**EXERCISE DETAILS**
Find the word "Code" in the data, then copy each line where it is found.

_ _ _ _ _ _ _

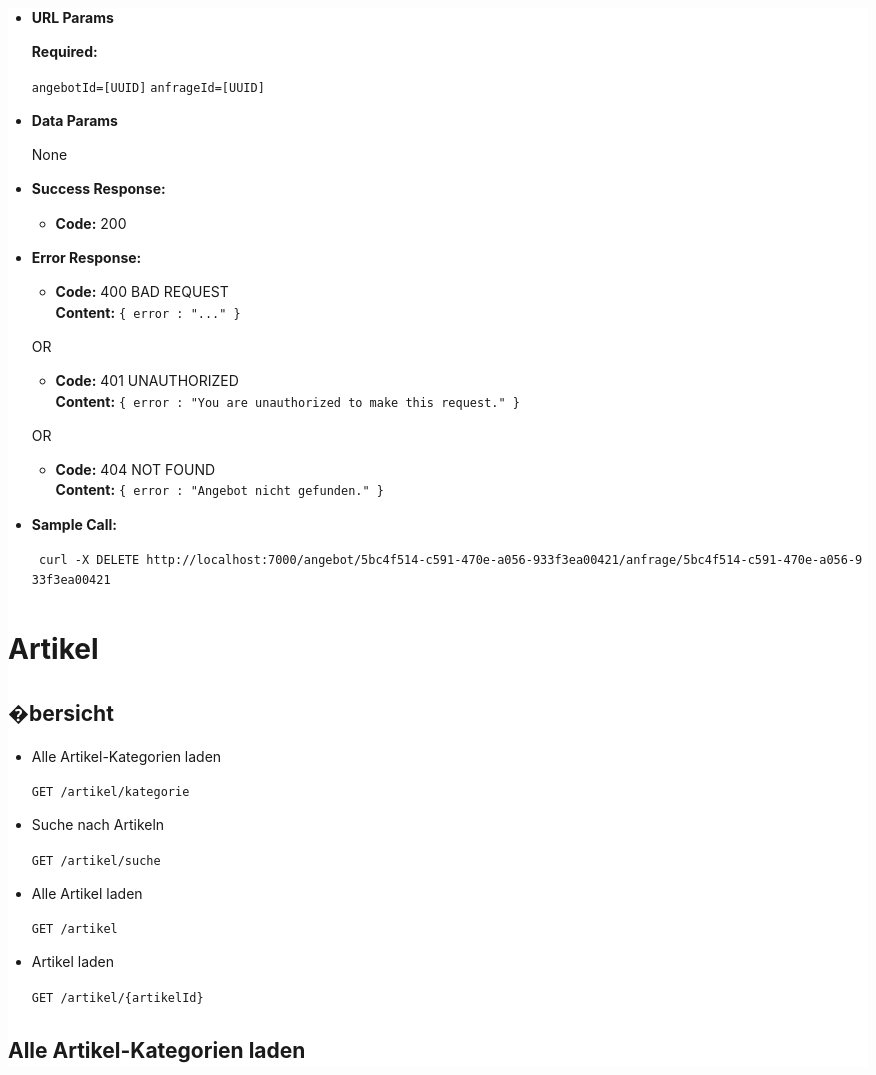 * **URL Params**

   **Required:**
 
   `angebotId=[UUID]`
   `anfrageId=[UUID]`

* **Data Params**

  None

* **Success Response:**

  * **Code:** 200 <br />
  
* **Error Response:**

  * **Code:** 400 BAD REQUEST <br />
    **Content:** `{ error : "..." }`

  OR

  * **Code:** 401 UNAUTHORIZED <br />
    **Content:** `{ error : "You are unauthorized to make this request." }`

  OR
  
  * **Code:** 404 NOT FOUND <br />
    **Content:** `{ error : "Angebot nicht gefunden." }`

* **Sample Call:**

  ```
   curl -X DELETE http://localhost:7000/angebot/5bc4f514-c591-470e-a056-933f3ea00421/anfrage/5bc4f514-c591-470e-a056-933f3ea00421
  ```

# Artikel

## �bersicht

* Alle Artikel-Kategorien laden

  `GET /artikel/kategorie`

* Suche nach Artikeln

  `GET /artikel/suche`

* Alle Artikel laden

  `GET /artikel`

* Artikel laden

  `GET /artikel/{artikelId}`

## Alle Artikel-Kategorien laden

_ _ _ _ _ _ _

**EXERCISE RESPONSE**
  * **Code:** 200 <br />
  * **Code:** 400 BAD REQUEST <br />
  * **Code:** 401 UNAUTHORIZED <br />
  * **Code:** 404 NOT FOUND <br />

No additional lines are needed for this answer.